The Comedy Overture a jolly essay but jollity wearing cast-iron clogs and infused with a ponderous Brahmsian character. Not the eager little overture I might have hoped for.

Reger dies during Germany's great imperialist war leaving the Symphonic Rhapsody to be completed by Florizel Reuter. The resulting work is sweetly Brahmsian (cf the middle movement of the violin concerto). For all those who hunger for music in legato-song style of Brahms and Bruch look no further. There is variety as well. At 7.34 the hearty jollity of the Siegfried Wagner Violin Concerto impinges on the scene. The work falls into four segments: largo - fast - slow - fast.

The scholarly notes are engagingly date-specific and indicate 1908 as the origin of the six movement suite which was initially for violin and piano., Most of the movements were orchestrated by Adabert Baranski. Only the Aria was orchestrated by Reger. The Prelude is a grave and dignified dance; perhaps a touch stilted. Then follows the Gavotte. The sleepy and slightly sticky Brahmsian Aria opens pianissimo and continues dreamily and heavy on the eyelids.
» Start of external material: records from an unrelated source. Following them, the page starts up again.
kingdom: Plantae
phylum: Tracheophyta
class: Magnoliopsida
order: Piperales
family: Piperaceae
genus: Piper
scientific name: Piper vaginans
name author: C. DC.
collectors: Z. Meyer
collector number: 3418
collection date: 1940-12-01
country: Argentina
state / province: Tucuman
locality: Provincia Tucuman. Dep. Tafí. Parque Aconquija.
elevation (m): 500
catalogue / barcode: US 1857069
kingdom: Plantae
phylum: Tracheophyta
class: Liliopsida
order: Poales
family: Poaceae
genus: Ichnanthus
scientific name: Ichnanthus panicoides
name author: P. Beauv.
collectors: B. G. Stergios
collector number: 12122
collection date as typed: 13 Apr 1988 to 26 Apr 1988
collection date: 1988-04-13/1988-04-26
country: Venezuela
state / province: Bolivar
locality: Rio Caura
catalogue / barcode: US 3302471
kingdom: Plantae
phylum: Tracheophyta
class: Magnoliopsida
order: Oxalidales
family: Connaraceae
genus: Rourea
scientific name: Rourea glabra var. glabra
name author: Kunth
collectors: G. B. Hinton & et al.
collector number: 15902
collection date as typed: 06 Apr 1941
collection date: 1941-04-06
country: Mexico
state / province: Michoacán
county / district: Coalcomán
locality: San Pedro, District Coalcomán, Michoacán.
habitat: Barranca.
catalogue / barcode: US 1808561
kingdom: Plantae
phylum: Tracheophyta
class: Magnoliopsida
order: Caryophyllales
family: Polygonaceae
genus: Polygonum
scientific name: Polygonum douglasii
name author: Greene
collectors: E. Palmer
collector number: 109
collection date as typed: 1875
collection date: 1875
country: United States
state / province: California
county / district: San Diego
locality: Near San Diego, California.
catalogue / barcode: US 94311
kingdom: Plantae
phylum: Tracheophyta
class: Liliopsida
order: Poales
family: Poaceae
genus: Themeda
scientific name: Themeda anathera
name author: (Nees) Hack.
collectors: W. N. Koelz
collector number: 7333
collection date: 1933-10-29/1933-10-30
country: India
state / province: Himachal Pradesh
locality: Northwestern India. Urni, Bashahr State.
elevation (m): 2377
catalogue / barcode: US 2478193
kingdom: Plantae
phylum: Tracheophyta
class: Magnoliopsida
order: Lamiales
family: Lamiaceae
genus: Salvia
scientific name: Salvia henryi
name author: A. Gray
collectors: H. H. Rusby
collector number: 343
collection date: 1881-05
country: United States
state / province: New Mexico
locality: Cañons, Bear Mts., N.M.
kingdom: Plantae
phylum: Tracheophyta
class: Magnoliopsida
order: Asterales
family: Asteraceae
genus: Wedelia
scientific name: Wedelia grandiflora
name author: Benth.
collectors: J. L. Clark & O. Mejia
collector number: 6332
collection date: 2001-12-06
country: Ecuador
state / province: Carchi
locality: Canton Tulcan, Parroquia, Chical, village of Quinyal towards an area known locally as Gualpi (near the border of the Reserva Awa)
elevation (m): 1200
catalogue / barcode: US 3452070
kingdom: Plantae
The Burleske is a wonderfully lively dancing and pulsing with an electrifying beauty. It is over far too quickly. The Menuett is steady and the final Gigue just a bit repetitive.

The Scherzino has been recorded previously on BASF LP by Hans Baumann. Neunecker (whose Smyth and Koechlin recital also on Koch is well worth getting) polishes it off nicely. This is a sparky pocket-handkerchief of a concertino - jolly, songful and jogging. It has a parallel in Gilbert Vinter's Hunter's Moon.